0. Input filepath, project name and workspace
1. Import packages and read data from local disk (if needed)
2. Initialize Comet and set your workspace and API key
3. Create an Experiment object to log the Artifact
4. Create an Artifact object and provide metadata
5. Add the dataset to the Artifact object
6. Upload the data to Comet using experiment.log_artifact
7. Reference the logged artifact from the Artifact Registry

#### 0. Input filepaths, project name and workspace

In [None]:
INPUT_FILE_PATH=    # example: "data/my_dataset_file.csv"
PROJECT_NAME=       
WORKSPACE=

#### 1. Import packages and read data from local disk

Skip this step if data is stored in a remote location.

In [None]:
import comet_ml
from comet_ml import Experiment, Artifact
import pandas as pd

import os

In [None]:
raw_data = pd.read_csv(INPUT_FILE_PATH, sep = '\t')

In [None]:
raw_data.shape

#### 2. Initialize Comet and set your workspace and API key

In [None]:
comet_ml.init(workspace=WORKSPACE, project_name=PROJECT_NAME)

#### 3. Create an Experiment object to log the Artifact

In [None]:
experiment = Experiment(
    project_name=PROJECT_NAME,
    workspace=WORKSPACE
)

experiment.add_tag('log-data')

#### 4. Create an Artifact object and provide metadata

Artifact aliases are specific to a particular version of an artifact. The exception to this is the alias "latest" which is automatically assigned to the most recent verion of the artifact. 
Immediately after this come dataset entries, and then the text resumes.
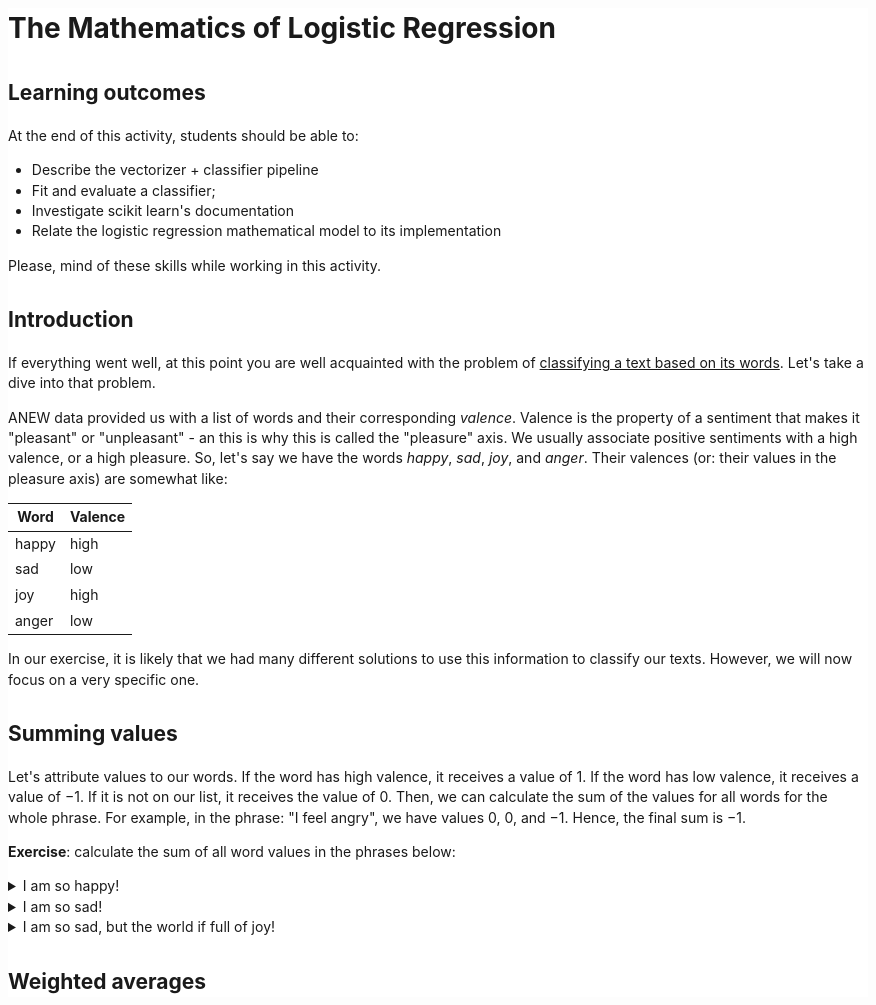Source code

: # The Mathematics of Logistic Regression

## Learning outcomes

At the end of this activity, students should be able to:

* Describe the vectorizer + classifier pipeline
* Fit and evaluate a classifier;
* Investigate scikit learn's documentation
* Relate the logistic regression mathematical model to its implementation

Please, mind of these skills while working in this activity.

## Introduction

If everything went well, at this point you are well acquainted with the problem of [classifying a text based on its words](primer.md). Let's take a dive into that problem.

ANEW data provided us with a list of words and their corresponding *valence*. Valence is the property of a sentiment that makes it "pleasant" or "unpleasant" - an this is why this is called the "pleasure" axis. We usually associate positive sentiments with a high valence, or a high pleasure. So, let's say we have the words *happy*, *sad*, *joy*, and *anger*. Their valences (or: their values in the pleasure axis) are somewhat like:

| Word | Valence |
| --- | --- |
| happy | high |
| sad | low |
| joy | high |
| anger | low |

In our exercise, it is likely that we had many different solutions to use this information to classify our texts. However, we will now focus on a very specific one.

## Summing values

Let's attribute values to our words. If the word has high valence, it receives a value of $1$. If the word has low valence, it receives a value of $-1$. If it is not on our list, it receives the value of $0$. Then, we can calculate the sum of the values for all words for the whole phrase. For example, in the phrase: "I feel angry", we have values $0$, $0$, and $-1$. Hence, the final sum is $-1$.

**Exercise**: calculate the sum of all word values in the phrases below:

<details><summary>I am so happy!</summary></details>

<details><summary>I am so sad!</summary></details>

<details><summary>I am so sad, but the world if full of joy!</summary></details>

## Weighted averages
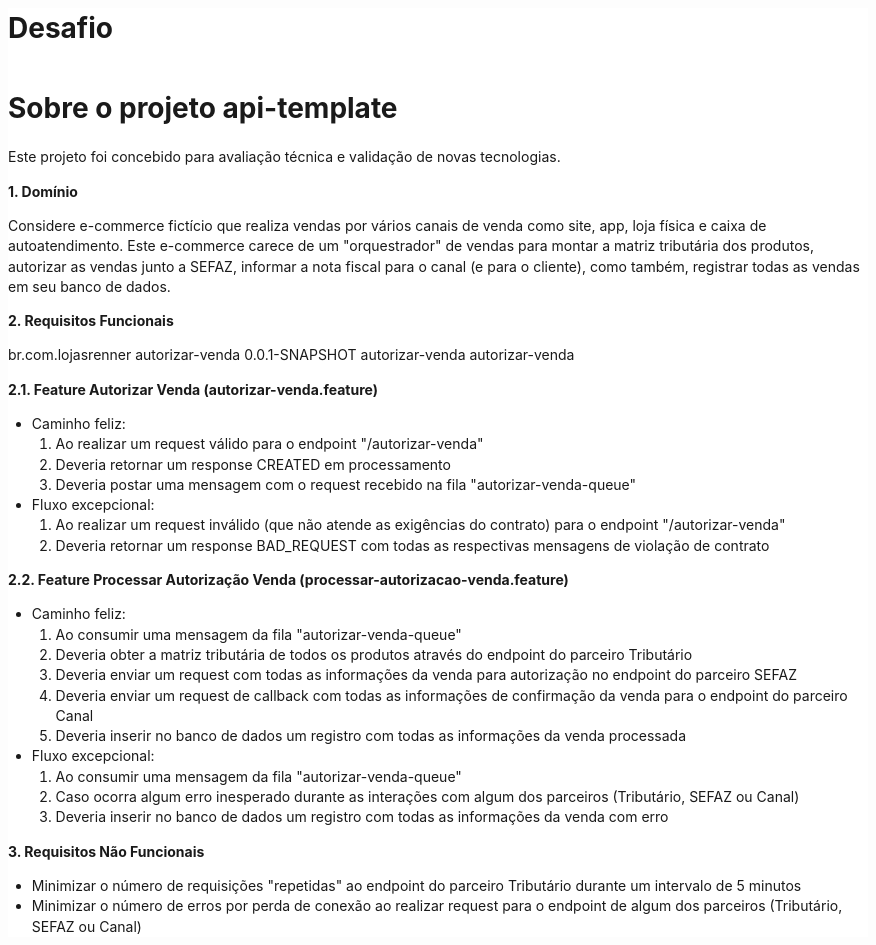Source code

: # Desafio

# Sobre o projeto api-template

Este projeto foi concebido para avaliação técnica e validação de novas tecnologias.

**1. Domínio**

Considere e-commerce fictício que realiza vendas por vários canais de venda como site, app, loja física e caixa de autoatendimento.
Este e-commerce carece de um "orquestrador" de vendas para montar a matriz tributária dos produtos, autorizar as vendas junto a SEFAZ,
informar a nota fiscal para o canal (e para o cliente), como também, registrar todas as vendas em seu banco de dados.

**2. Requisitos Funcionais**

<groupId>br.com.lojasrenner</groupId>
<artifactId>autorizar-venda</artifactId>
<version>0.0.1-SNAPSHOT</version>
<name>autorizar-venda</name>
<description>autorizar-venda</description>

**2.1. Feature Autorizar Venda (autorizar-venda.feature)**
- Caminho feliz:
    1. Ao realizar um request válido para o endpoint "/autorizar-venda"
    2. Deveria retornar um response CREATED em processamento
    3. Deveria postar uma mensagem com o request recebido na fila "autorizar-venda-queue"
- Fluxo excepcional:
    1. Ao realizar um request inválido (que não atende as exigências do contrato) para o endpoint "/autorizar-venda"
    2. Deveria retornar um response BAD_REQUEST com todas as respectivas mensagens de violação de contrato

**2.2. Feature Processar Autorização Venda (processar-autorizacao-venda.feature)**
- Caminho feliz:
    1. Ao consumir uma mensagem da fila "autorizar-venda-queue"
    2. Deveria obter a matriz tributária de todos os produtos através do endpoint do parceiro Tributário
    3. Deveria enviar um request com todas as informações da venda para autorização no endpoint do parceiro SEFAZ
    4. Deveria enviar um request de callback com todas as informações de confirmação da venda para o endpoint do parceiro Canal
    5. Deveria inserir no banco de dados um registro com todas as informações da venda processada
- Fluxo excepcional:
    1. Ao consumir uma mensagem da fila "autorizar-venda-queue"
    2. Caso ocorra algum erro inesperado durante as interações com algum dos parceiros (Tributário, SEFAZ ou Canal)
    3. Deveria inserir no banco de dados um registro com todas as informações da venda com erro

**3. Requisitos Não Funcionais**
- Minimizar o número de requisições "repetidas" ao endpoint do parceiro Tributário durante um intervalo de 5 minutos
- Minimizar o número de erros por perda de conexão ao realizar request para o endpoint de algum dos parceiros (Tributário, SEFAZ ou Canal)
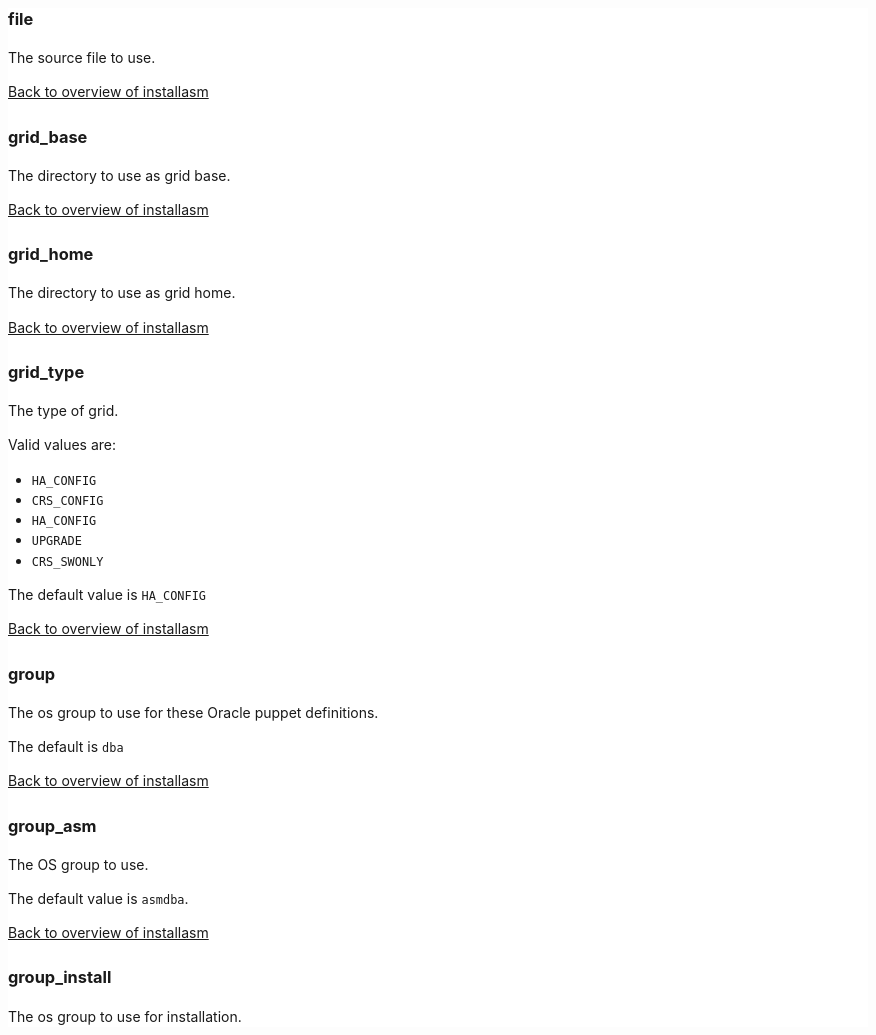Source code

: 
### file<a name='installasm_file'>

The source file to use.

[Back to overview of installasm](#attributes)


### grid_base<a name='installasm_grid_base'>

The directory to use as grid base.

[Back to overview of installasm](#attributes)


### grid_home<a name='installasm_grid_home'>

The directory to use as grid home.

[Back to overview of installasm](#attributes)


### grid_type<a name='installasm_grid_type'>

The type of grid.

Valid values are:
- `HA_CONFIG`
- `CRS_CONFIG`
- `HA_CONFIG`
- `UPGRADE`
- `CRS_SWONLY`

The default value is `HA_CONFIG`

[Back to overview of installasm](#attributes)


### group<a name='installasm_group'>

The os group to use for these Oracle puppet definitions.

The default is `dba`

[Back to overview of installasm](#attributes)


### group_asm<a name='installasm_group_asm'>

The OS group to use.

The default value is `asmdba`.

[Back to overview of installasm](#attributes)


### group_install<a name='installasm_group_install'>

The os group to use for installation.
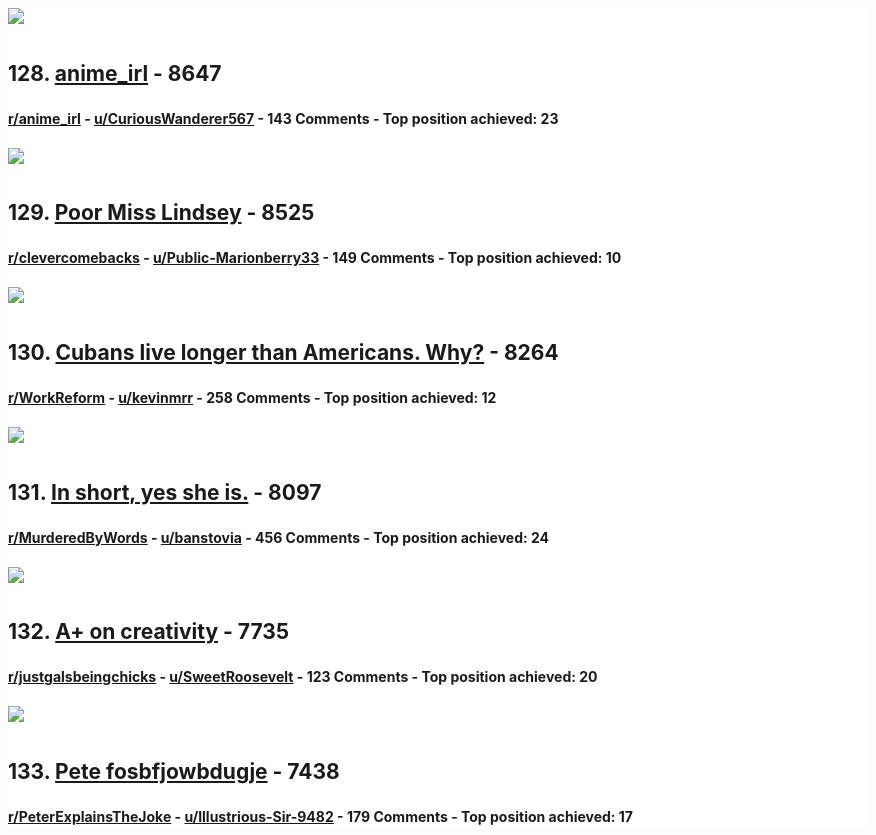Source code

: <a href="https://v.redd.it/2tpavhjgcpue1"><img src="https://external-preview.redd.it/MG43cnhtaGdjcHVlMYK7OVgJ-SdjkcC3laUrmyJhmw6UIBQacn-SBNvJVL4n.png?width=140&amp;height=78&amp;crop=140:78,smart&amp;format=jpg&amp;v=enabled&amp;lthumb=true&amp;s=e57a53e648c72fa2a0c7b72ea558c2a0834426c4"></img></a>

## 128. [anime_irl](http://reddit.com/r/anime_irl/comments/1jxvzby/anime_irl/) - 8647
#### [r/anime_irl](http://reddit.com/r/anime_irl) - [u/CuriousWanderer567](http://reddit.com/u/CuriousWanderer567) - 143 Comments - Top position achieved: 23

<a href="https://i.redd.it/61w9bzug3iue1.jpeg"><img src="image"></img></a>

## 129. [Poor Miss Lindsey](http://reddit.com/r/clevercomebacks/comments/1jynn49/poor_miss_lindsey/) - 8525
#### [r/clevercomebacks](http://reddit.com/r/clevercomebacks) - [u/Public-Marionberry33](http://reddit.com/u/Public-Marionberry33) - 149 Comments - Top position achieved: 10

<a href="https://i.redd.it/pl6dkx24hpue1.jpeg"><img src="https://b.thumbs.redditmedia.com/DQFdn02BhMbrdIqRpXrd5UtbogsjLOvGcuKpgsGjv-g.jpg"></img></a>

## 130. [Cubans live longer than Americans. Why?](http://reddit.com/r/WorkReform/comments/1jymy58/cubans_live_longer_than_americans_why/) - 8264
#### [r/WorkReform](http://reddit.com/r/WorkReform) - [u/kevinmrr](http://reddit.com/u/kevinmrr) - 258 Comments - Top position achieved: 12

<a href="https://i.redd.it/eczh8ljcapue1.jpeg"><img src="https://b.thumbs.redditmedia.com/YV_5hRtjd8dXdc4695Y81D9gCkVyt8_paACFJa24MuI.jpg"></img></a>

## 131. [In short, yes she is.](http://reddit.com/r/MurderedByWords/comments/1jyidow/in_short_yes_she_is/) - 8097
#### [r/MurderedByWords](http://reddit.com/r/MurderedByWords) - [u/banstovia](http://reddit.com/u/banstovia) - 456 Comments - Top position achieved: 24

<a href="https://i.redd.it/ulo5phfr5oue1.jpeg"><img src="https://b.thumbs.redditmedia.com/8yv-eOocf55LtjhacYtkavyr65D76XlhrJguZq7EwRc.jpg"></img></a>

## 132. [A+ on creativity](http://reddit.com/r/justgalsbeingchicks/comments/1jym3er/a_on_creativity/) - 7735
#### [r/justgalsbeingchicks](http://reddit.com/r/justgalsbeingchicks) - [u/SweetRoosevelt](http://reddit.com/u/SweetRoosevelt) - 123 Comments - Top position achieved: 20

<a href="https://v.redd.it/lm03947i1pue1"><img src="https://external-preview.redd.it/a2tzbjIwOGkxcHVlMRC7FJZCoZRv_ROspDZUjYStwbNYSm-6azuKszXDmDOY.png?width=140&amp;height=140&amp;crop=140:140,smart&amp;format=jpg&amp;v=enabled&amp;lthumb=true&amp;s=acd208fcc86873eb4f05dfacf25e0bdab02dbb26"></img></a>

## 133. [Pete fosbfjowbdugje](http://reddit.com/r/PeterExplainsTheJoke/comments/1jyhkxi/pete_fosbfjowbdugje/) - 7438
#### [r/PeterExplainsTheJoke](http://reddit.com/r/PeterExplainsTheJoke) - [u/Illustrious-Sir-9482](http://reddit.com/u/Illustrious-Sir-9482) - 179 Comments - Top position achieved: 17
See documentation for more information: https://www.comet.ml/docs/python-sdk/Artifact/

In [None]:
artifact = Artifact(name="my-dataset",
                    artifact_type="tabluar dataset",
                    aliases=["raw-data"],
                    metadata={'filetype':'csv', 
                              'original_source':'Downloaded from local drive'}
)

#### 5. Add the dataset to the Artifact object

In [None]:
artifact.add(INPUT_FILE_PATH)

**Remote Assets**

If logging a remote asset, use the method "add_remote" in place of "add" with the Artifact() object. See docs for input arguments: https://www.comet.ml/docs/python-sdk/Artifact/#artifactadd_remote

#### 6. Upload the data to Comet using experiment.log_artifact

In [None]:
experiment.log_artifact(artifact)
experiment.end()

The artifact will now appear in the Artifacts tab in the workspace view. Using the same methodology steps listed above, the dataset can be updated and versioning will take place automatically. 

#### 7. Reference the logged artifact from the Artifact Registry

To access the Artifact, initialize an Experiment and use the method "get_artifact()". Download the artifact on your local machine if needed and specify the path (line 5).

Note, by using the method "get_artifact", this artifact and its version will be automatically associated with your current open Experiment and can be found in the "Assets & Artifacts" tab. In practice this means keeping track of the dataset version being used does not need to be done manually.

In [None]:
comet_ml.init()
experiment = Experiment(workspace=WORKSPACE_NAME, project_name=PROJECT_NAME)
experiment.set_name('fetching-data')
logged_artifact = experiment.get_artifact(DATASET_NAME)
logged_artifact.download(path = './')

# get dataset version
for asset in logged_artifact.assets:
    DATASET_VERSION_ID = asset.artifact_version_id
    
print("Dataset version: ", DATASET_VERSION_ID)

experiment.end()